Bien souvent, en lisant la presse ou en écoutant la
radio, je tombe sur des expressions comme :
Je sais, je
vais briser un tabou, mais…
Ou :
Vous savez,
je n’ai pas de tabou, moi…
Ou encore :
Parlons
sans tabou, voulez-vous bien…
C’est curieux, mais dès que j’entends le mot tabou, il me vient un soupçon : la
personne qui parle ainsi va ou bien enfoncer une porte ouverte ou bien faire
allégeance à l’esprit du temps, en professant, ce qui est de bon ton, une
horreur pour tout ce qui pourrait ressembler à un dogme ou au respect d’un
caractère sacré – un genre très bien porté de subversion, en somme.
Définition
Cherchez dans un dictionnaire : un bon gros Petit Robert bien élimé, ou sur le site
du Trésor de la langue française (ici, et laissez-vous guider), par
exemple. Le nom tabou vous renverra
en gros à un sacré à la fois primitif, exotique et païen, transposé à des
usages d’ici et maintenant.
Gradation et nivellement
Celui qui proclame n’avoir pas de tabou nous dit
deux choses : premièrement, que ce qu’il désigne comme un tabou relève d’une croyance dépassée,
arriérée, indigne d’être prise au sérieux par l’homme moderne ;
secondement, que ceux qui tiendraient à l’usage ainsi désigné sont en somme un
genre de primitif qui ne méritent qu’un regard vaguement attendri, dans la
vitrine d’un musée ethnographique.
Tout peut y passer, du tabou des 35 heures au tabou
de la fin de vie, en passant par le tabou
du travail du dimanche ou les tabous
de l’identité sexuelle. Curieusement, on peut observer simultanément une
gradation et un nivellement dans ces « tabous » : peu à peu, on
range au musée des notions plus ou moins anodines (entre nous, travailler 35 ou
37 heures par semaine, eh bien, peu me chaut), puis des notions plus sensibles
sans être moralement insupportables (le travail du dimanche), avant de toucher
à des équilibres symboliques (comme l’identité sexuelle) et, enfin, à la vie
même (comme des questions sur la fin de vie), sans trop savoir, dans ces
conditions, où il est prescrit de s’arrêter ; toutes ces notions seront
rangées dans la même catégorie, afin de s’éviter toute question morale : tabous, vieilleries, quoi. Des superstitions
auxquelles ne peuvent s’agripper que quelques fossiles, sans trop savoir
pourquoi ils y tiennent tant. Autant balayer tout cela, les tabous aussi bien que les fossiles qui s’y
agrippent, pareils à de vieux bigorneaux, ce dont conviendront tous les esprits
rationnels et éclairés.
Objection
C’est drôle, mais pour ma part, je ne crois pas
avoir beaucoup de tabous. Certaines choses
me sont sacrées, mais j’ai l’impression de savoir pourquoi, dans la plupart des
cas. Disons que mes raisons, fondamentalement, sont religieuses, avec leurs
logiques conséquences morales. Je ne pense pas que qui viole ce que je tiens
pour sacré mérite d’être tué, ni qu’il sera nécessairement foudroyé dans les
quinze jours. Mais cette personne m’offensera (ce qui n’est pas insurmontable)

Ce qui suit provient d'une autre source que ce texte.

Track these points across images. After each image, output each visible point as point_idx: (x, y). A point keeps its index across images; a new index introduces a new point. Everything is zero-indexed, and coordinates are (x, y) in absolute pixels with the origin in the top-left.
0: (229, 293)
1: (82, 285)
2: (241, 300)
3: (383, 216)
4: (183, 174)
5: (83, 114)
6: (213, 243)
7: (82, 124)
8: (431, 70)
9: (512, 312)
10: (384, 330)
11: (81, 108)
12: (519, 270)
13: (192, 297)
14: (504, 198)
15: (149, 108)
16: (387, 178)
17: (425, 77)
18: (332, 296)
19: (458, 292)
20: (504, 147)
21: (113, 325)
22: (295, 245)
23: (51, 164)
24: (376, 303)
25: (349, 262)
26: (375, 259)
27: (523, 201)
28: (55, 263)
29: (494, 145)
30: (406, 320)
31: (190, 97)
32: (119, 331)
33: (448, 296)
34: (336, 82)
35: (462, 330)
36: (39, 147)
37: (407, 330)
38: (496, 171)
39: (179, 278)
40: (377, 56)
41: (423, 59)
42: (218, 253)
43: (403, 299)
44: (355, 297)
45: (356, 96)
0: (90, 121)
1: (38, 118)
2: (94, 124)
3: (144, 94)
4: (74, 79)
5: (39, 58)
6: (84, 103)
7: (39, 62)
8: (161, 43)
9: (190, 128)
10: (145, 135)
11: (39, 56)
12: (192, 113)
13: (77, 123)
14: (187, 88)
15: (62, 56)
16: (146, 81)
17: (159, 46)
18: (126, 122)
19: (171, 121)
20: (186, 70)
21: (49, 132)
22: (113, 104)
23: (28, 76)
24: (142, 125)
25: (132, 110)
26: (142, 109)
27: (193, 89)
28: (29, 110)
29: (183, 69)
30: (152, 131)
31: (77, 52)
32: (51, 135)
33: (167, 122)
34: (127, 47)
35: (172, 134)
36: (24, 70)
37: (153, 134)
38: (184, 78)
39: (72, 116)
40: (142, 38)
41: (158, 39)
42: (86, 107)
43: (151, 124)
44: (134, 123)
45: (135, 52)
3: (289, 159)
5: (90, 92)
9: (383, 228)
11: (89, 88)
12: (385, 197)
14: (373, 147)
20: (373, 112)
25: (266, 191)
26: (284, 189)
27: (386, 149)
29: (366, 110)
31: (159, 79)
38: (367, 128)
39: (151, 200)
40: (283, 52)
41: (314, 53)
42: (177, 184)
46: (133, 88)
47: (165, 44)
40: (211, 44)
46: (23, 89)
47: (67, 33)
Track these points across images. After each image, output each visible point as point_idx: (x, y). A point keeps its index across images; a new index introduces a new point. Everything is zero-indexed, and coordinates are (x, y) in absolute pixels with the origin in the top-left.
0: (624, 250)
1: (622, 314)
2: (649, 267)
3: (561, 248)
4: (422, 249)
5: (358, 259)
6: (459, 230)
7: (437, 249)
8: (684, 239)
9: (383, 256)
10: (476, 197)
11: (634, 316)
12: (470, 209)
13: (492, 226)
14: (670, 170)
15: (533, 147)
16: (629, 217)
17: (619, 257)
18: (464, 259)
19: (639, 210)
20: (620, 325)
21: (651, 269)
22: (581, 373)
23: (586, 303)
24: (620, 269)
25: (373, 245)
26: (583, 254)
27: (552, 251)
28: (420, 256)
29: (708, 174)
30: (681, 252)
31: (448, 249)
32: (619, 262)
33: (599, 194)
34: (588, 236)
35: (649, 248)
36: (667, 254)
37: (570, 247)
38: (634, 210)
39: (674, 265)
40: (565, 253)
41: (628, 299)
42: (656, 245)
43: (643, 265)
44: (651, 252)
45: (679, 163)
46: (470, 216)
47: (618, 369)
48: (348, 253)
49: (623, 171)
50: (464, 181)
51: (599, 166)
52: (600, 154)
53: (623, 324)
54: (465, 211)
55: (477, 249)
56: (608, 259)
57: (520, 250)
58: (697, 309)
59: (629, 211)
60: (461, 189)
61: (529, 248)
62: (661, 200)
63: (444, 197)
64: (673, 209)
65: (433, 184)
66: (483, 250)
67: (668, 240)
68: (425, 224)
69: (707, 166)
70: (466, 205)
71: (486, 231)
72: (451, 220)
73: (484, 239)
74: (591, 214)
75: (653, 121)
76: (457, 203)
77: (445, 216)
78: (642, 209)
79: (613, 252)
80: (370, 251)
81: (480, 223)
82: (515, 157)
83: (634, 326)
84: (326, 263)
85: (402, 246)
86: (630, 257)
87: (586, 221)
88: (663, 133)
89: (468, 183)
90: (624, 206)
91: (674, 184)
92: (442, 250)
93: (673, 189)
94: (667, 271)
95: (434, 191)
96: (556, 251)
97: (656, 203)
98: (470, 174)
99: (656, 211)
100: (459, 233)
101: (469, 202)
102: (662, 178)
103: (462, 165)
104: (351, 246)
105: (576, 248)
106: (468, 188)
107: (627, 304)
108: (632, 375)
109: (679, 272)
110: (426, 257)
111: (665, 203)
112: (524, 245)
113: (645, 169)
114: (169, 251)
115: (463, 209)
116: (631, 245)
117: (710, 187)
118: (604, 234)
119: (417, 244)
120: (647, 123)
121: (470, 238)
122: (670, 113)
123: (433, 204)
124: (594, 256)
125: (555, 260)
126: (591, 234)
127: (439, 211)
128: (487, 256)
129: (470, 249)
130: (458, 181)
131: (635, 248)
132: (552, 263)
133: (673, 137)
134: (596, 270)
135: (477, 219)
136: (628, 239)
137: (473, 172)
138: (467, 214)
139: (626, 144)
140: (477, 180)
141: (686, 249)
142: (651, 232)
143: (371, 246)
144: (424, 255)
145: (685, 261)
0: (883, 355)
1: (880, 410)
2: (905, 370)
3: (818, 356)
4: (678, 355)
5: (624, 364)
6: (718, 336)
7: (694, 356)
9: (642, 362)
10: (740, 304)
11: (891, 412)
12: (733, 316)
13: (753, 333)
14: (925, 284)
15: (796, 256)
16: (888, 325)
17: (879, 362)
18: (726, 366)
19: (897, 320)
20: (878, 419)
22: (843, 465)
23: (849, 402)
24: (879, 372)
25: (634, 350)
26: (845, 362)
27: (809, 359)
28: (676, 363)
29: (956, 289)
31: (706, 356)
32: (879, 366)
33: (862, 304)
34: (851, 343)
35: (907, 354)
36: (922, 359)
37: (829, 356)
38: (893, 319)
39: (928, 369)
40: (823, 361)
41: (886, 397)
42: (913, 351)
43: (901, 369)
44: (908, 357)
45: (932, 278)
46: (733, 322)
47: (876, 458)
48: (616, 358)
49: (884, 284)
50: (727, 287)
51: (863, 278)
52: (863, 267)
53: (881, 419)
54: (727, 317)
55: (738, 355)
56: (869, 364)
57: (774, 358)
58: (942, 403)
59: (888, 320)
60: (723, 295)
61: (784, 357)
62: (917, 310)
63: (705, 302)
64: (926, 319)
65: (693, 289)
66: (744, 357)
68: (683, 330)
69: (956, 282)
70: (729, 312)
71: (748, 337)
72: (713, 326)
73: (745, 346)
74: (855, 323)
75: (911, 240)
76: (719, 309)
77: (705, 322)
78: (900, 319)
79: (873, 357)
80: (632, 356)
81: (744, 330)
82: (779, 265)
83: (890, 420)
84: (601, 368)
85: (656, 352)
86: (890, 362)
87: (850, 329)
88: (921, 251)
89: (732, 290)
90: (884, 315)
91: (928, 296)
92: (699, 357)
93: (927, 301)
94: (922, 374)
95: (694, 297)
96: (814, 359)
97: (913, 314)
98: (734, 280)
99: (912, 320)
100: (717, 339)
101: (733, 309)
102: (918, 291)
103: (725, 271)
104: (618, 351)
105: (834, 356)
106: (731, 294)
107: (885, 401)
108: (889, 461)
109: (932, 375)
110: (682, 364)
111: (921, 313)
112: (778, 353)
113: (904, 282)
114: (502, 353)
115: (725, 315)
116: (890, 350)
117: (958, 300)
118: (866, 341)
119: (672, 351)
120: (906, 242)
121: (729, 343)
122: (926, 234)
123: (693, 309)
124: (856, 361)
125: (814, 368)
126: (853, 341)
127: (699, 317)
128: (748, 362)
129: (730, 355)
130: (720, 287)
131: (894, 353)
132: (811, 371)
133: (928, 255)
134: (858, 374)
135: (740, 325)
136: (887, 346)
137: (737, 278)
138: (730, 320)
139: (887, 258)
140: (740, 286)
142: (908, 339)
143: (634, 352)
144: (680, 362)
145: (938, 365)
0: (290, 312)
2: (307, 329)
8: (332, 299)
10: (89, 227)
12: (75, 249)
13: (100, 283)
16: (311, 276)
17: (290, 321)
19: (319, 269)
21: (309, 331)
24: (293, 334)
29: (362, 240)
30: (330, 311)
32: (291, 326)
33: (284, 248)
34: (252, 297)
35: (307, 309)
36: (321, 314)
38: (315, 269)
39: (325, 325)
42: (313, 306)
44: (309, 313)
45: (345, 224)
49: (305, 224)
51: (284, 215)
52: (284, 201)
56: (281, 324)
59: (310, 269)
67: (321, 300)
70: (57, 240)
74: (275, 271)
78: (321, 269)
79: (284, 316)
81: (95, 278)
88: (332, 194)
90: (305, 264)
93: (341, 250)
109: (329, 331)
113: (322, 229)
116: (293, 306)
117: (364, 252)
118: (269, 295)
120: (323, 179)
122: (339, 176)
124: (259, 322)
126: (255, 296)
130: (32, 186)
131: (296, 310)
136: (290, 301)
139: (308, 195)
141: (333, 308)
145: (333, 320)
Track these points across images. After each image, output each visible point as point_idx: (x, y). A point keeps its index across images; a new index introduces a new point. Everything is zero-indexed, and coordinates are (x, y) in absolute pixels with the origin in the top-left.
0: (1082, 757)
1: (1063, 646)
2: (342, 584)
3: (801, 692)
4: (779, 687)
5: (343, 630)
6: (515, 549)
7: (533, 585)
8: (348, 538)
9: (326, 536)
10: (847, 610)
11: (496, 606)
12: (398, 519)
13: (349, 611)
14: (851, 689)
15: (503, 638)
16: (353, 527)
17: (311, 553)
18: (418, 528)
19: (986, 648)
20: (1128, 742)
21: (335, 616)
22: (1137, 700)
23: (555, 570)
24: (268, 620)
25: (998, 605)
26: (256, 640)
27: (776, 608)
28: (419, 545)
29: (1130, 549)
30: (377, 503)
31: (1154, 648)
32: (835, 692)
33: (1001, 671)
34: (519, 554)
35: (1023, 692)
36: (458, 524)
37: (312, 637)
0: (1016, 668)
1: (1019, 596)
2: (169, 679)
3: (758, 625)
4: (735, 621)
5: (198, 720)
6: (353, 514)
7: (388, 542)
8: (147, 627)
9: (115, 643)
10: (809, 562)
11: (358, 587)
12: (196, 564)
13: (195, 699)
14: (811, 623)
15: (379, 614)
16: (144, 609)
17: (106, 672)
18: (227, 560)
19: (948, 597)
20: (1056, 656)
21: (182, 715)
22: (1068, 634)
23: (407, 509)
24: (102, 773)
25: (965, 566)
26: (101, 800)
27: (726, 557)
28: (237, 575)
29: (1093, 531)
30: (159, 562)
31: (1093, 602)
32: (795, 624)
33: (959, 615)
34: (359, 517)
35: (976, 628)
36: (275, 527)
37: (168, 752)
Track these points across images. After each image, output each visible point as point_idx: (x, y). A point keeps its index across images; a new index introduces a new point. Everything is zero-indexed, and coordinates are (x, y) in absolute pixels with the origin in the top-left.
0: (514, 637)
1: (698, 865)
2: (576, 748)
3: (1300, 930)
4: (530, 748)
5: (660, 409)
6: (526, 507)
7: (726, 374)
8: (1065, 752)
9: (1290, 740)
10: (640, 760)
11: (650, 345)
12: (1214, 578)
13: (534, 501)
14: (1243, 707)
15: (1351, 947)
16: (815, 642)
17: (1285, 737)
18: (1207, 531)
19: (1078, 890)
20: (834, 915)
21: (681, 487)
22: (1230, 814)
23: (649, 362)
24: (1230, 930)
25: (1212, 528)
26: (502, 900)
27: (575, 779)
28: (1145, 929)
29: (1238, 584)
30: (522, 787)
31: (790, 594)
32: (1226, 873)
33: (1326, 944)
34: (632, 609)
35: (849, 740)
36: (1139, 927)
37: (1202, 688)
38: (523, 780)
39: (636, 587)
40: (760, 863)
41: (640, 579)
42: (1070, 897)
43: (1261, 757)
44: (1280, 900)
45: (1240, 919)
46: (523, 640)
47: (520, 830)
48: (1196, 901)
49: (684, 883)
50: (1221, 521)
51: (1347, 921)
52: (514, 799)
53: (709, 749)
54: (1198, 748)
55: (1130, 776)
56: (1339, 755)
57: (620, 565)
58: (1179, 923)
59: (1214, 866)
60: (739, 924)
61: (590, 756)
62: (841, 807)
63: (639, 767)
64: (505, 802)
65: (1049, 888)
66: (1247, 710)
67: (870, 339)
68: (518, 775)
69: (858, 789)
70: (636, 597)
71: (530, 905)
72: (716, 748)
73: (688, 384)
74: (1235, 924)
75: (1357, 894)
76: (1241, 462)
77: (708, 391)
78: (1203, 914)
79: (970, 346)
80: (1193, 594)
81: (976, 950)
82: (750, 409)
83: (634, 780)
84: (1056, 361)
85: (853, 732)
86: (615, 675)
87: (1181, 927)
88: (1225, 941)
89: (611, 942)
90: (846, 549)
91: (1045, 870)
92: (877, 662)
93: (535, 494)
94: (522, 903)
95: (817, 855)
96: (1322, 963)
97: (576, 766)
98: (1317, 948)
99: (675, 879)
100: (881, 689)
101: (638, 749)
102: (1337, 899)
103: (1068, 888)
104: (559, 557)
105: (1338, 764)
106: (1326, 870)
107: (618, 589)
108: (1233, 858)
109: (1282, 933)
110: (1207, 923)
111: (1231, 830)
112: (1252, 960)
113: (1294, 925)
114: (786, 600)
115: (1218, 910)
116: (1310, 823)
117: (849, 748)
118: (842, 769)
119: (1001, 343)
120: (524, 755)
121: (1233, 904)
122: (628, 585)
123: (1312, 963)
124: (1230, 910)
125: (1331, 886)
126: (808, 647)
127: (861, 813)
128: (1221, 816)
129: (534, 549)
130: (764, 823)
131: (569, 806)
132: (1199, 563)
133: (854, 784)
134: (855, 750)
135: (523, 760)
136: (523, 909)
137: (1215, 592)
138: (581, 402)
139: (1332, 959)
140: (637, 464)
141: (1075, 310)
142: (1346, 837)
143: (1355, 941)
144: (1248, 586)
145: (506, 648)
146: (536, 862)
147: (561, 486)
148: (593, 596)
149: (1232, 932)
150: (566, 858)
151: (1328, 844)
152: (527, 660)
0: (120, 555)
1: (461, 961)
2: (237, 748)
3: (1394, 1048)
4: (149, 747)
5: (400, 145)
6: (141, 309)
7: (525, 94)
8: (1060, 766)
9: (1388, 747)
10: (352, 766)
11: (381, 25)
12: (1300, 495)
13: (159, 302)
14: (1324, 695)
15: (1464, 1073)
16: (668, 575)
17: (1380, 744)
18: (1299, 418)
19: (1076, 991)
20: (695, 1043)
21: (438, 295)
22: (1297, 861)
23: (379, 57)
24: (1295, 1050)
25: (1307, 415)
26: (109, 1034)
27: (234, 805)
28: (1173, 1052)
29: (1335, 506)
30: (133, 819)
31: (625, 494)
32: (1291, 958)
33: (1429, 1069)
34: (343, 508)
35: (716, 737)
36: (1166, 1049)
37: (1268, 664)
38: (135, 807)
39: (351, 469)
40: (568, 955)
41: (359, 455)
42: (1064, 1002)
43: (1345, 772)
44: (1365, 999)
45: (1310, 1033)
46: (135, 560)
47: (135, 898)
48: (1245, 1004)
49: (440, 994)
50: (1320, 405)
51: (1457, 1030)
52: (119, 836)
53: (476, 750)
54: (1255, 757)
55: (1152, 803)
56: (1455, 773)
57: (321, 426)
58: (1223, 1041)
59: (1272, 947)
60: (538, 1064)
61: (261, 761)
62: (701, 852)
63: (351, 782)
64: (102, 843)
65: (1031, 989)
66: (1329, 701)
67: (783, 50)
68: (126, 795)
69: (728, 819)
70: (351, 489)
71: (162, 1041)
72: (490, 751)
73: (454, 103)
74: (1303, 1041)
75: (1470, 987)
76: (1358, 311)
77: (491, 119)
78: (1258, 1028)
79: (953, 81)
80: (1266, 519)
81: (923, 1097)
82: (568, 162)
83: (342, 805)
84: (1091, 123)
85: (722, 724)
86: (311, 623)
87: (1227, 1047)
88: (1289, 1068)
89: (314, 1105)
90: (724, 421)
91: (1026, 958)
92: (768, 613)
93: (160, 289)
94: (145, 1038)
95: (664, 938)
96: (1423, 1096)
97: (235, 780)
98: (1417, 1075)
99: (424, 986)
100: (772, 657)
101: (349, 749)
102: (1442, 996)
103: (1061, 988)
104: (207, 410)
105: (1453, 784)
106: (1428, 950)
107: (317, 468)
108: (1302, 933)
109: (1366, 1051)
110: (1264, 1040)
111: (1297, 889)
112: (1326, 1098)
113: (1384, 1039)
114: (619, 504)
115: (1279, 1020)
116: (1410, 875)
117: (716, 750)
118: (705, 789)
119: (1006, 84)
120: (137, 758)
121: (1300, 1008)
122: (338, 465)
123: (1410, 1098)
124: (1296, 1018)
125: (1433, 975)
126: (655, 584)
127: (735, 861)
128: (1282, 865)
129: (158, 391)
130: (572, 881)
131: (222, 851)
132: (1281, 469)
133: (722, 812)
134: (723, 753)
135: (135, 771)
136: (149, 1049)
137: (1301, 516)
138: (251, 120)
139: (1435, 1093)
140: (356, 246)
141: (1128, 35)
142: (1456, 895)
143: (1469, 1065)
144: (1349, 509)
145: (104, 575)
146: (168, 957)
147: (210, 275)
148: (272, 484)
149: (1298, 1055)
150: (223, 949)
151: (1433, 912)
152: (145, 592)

et surtout, de mon point de vue, risquera fort d’offenser Dieu (Qui sera
triste). En gros, il me semble plutôt qu’un ennemi mérite la pitié et une
certaine sollicitude plutôt que la fureur.
Réciproquement, du reste, j’évite en général,
disons, d’allumer un cigare si je suis dans le sanctuaire des autres.
Et, du point de vue moral, j’inviterais volontiers
les briseurs de tabous à y regarder à deux fois avant de traiter de sauvages
ceux qui ne sont pas de leur avis et de balayer leurs objections avec mépris. Connaissent-ils
toutes les conséquences de leurs actes ou de leurs projets ?
Pour prendre une image, j’ai envie de leur dire de
ne pas retourner toutes les pierres qu’ils peuvent trouver sur leur chemin :
ce n’est pas que cela porte malheur, mais qui sait quelle vermine peut se
cacher en-dessous ?
Alors, de grâce, employons un peu moins le mot tabou. Lequel, d'ailleurs, est devenu un lieu
commun dont la banalité est propice à l’ennui.